I highly recommend this 2002 edition! Yarn and needles could be better addressed on the first page beyond (paraphrased) 'You'll need some yarn and needles' but otherwise this edition is far better for beginning knitters of any age. Ms Eckman starts off properly with suggestions on choosing Continental or English style knitting and follows that through the rest of the booklet (29 chock-a-block pages of knitting tuition).

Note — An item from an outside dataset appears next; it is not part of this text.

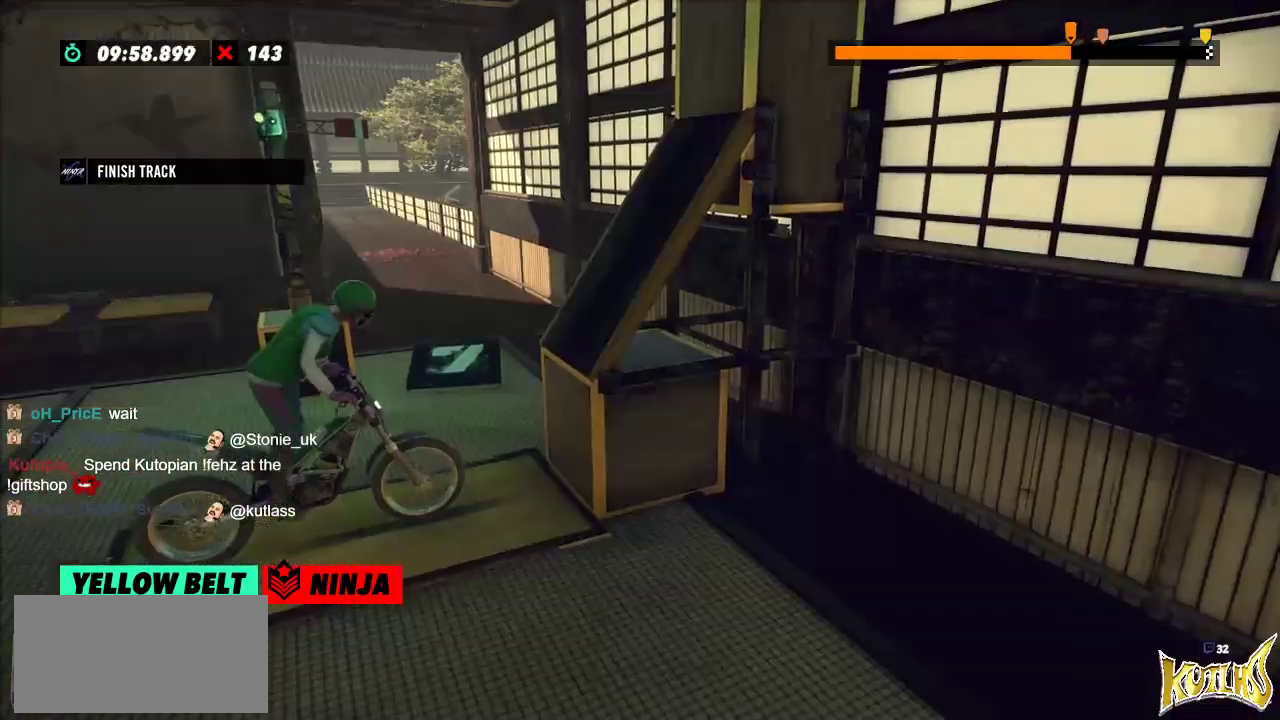
{"buttons": ["R2"], "left_stick": "left", "events": [[66, "L2", "up"], [250, "left_stick", "left"], [267, "R2", "down"]]}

I have given this a 5* review but feel I should make a point of saying this is not a 'stand-alone' learn-to-knit book. Just for one example of why this isn't a stand-alone title, the author gives no tips or hints on keeping the wool or yarn on the needle whilst trying to move the stitches from one needle to another! Too, the author (a woman I am a huge fan of!) fails to mention that pins should be short (shorter needles=more manageable knitting!) and wood to make it easier to keep stitches from slipping off (wood is 'grippier' than plastic or metal). I'm an adult learner coming to knitting somewhat late in life (I'm 59) and am using online videos and four other books with this one to learn to knit - lol, so far a lot of what I'm learning is how not to learn - don't start off with 30+cm metal needles - a living breathing knitter next to me on the sofa would have told me that from the start.
A young person should not be expected to receive this book, a pair of pins and a ball of wool and suddenly become a knitter - he/she will need a knitter to guide them through the first few months of knitting.
Otherwise, this book is excellent for learning to knit! The photos are very, very good, the text is simple enough for the most inexperienced would-be-knitter to grasp, and the layout gently leads the knitter through from casting on (only one shown and it's not one I would choose, but heigh ho) through first stitches (knit and purl), binding off, and into the techniques needed to complete the patterns presented in the booklet (headband, bow, cushion, bracelets, shoulder bag, teddy bear waistcoat, young girl's waistcoat, small rucksack, hat, and an afghan).
Along the way Ms Eckman introduces each new technique in a way that makes it logical and doable:) Tension/gauge, knitting in the round on circular and double-pointed needles, increasing/decreasing, following patterns - it's all covered here, and covered very well! I have the 2012 edition and much prefer this one. Once I learn to knit well, I'll use these books to help my grandchildren learn - win-win!